You’d be surprised at how well most kids respond to this!
My kids love audiobooks so much that they’ve stopped playing with toys in the car and prefer to sit and listen, staring dreamily out the window. For infants, the different soothing voices and rhythmic speech patterns can sometimes lull them into a stupor! Our favourites are Pooh Goes Visiting by A.A. Milne which features an all-star cast including Judi Dench and Stephen Fry, James and the Giant Peach by Roald Dahl and read by Jeremy Irons, and The Lion, The Witch and The Wardrobe by C.S. Lewis and read by Andrew Sachs. (These audiobooks are also available through the Singapore Public Library!)
5. Prepare an in-car picnic
Arm yourself with bottles of juice (don’t forget to bring a lidded cup to reduce spillage), and plenty of finger foods. I prefer foods that can be popped whole into the mouth, leaving minimal mess behind, so I prefer cut fruits, cereal, cheese slices, cocktail sausages and sliced meats like ham. Sweets like sugar-free lollies are good too! Try to avoid foods that may cause choking like hard candy, grapes and fish balls.
By the way, having an in-car picnic is a good way to deflect an impending meltdown!
6. Muslin cloths are your friend
I like to bring a few extra large muslin cloths which are not only great for mopping up spills, sick and general messes, but can also be used as a window shade or a blanket. In a pinch, they make great nursing covers, towels and burp cloths too. If you don’t have any of these wonderful cloths, be prepared to arm yourself with plenty of wet wipes and tissues instead.
7. Include restbreaks in your drive time
If you are so lucky as to have a baby that falls quietly asleep in the car, it’s not worth breaking journey until the end of their nap time, but I wouldn’t attempt to make a 12 hour drive in one day. A good rule of thumb when calculating journey times is to add in an extra hour of break time for every two hours on the road. This is a chance for everyone (including your tiny tot) to visit the bathroom, have a snack and get all the wiggles out!

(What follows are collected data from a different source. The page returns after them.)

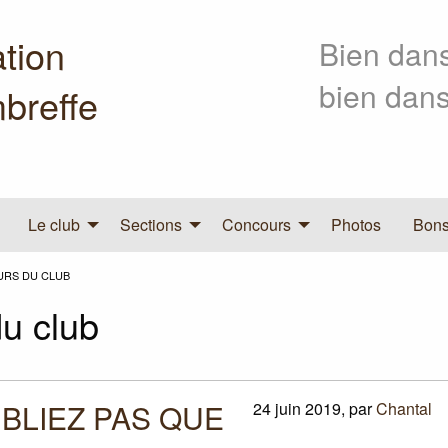
tion
Bien dans
bien dans
breffe
Le club
Sections
Concours
Photos
Bons
URS DU CLUB
u club
BLIEZ
PAS
QUE
24 juin 2019
,
par
Chantal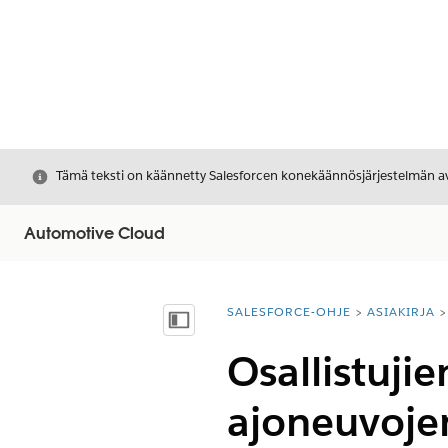
Sulje
Tämä teksti on käännetty Salesforcen konekäännösjärjestelmän avu
Automotive Cloud
SALESFORCE-OHJE
ASIAKIRJA
Olet tässä:
Näytä sisällysluettelo
Osallistuji
ajoneuvojen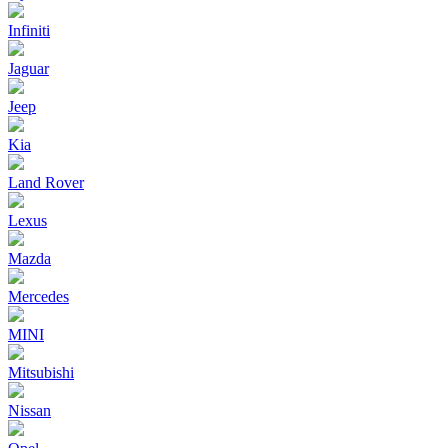
Infiniti
Jaguar
Jeep
Kia
Land Rover
Lexus
Mazda
Mercedes
MINI
Mitsubishi
Nissan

8. Plan the longest leg of your journey to coincide with nap tome
As far as is possible, try to do the bulk of your driving whilst baby is asleep. This is for your own sanity! We usually try to schedule the longest and most boring stretch of highway to take place after lunch, when the kids are more likely to have some post-prandial drowsiness.
Most children may be lulled to sleep by the steady hum of the engine, and stopping the car mid-nap is a sure-fire way to rouse them. If you think that you will arrive at your destination past the kid’s bedtime, put them in their pyjamas before strapping them in – that way they can go straight from the car into the hotel room bed with minimal fuss!
9. Prepare a first aid kit
I normally like to bring some baby paracetamol, bandaids, sunscreen and mosquito repellant with me, as well as a small bottle of medicated oil or Tiger balm which is great for all manner of ills (including carsickness!). Don’t forget to bring some ziplock bags and disposable plastic bags to hold soiled clothing (or sick.)
10. Avoid sibling-related meltdowns
The backseat of the car is not the best place to teach tolerance and sharing. Make sure that each child has their own little bag of tricks to themselves. I make my children pack their own bags to bring to the car so that they are each happy with whatever they are bringing with them – anything that they are already squabbling over during the packing stage will not be allowed in the car (although I may possibly pop it into the boot of the car for later).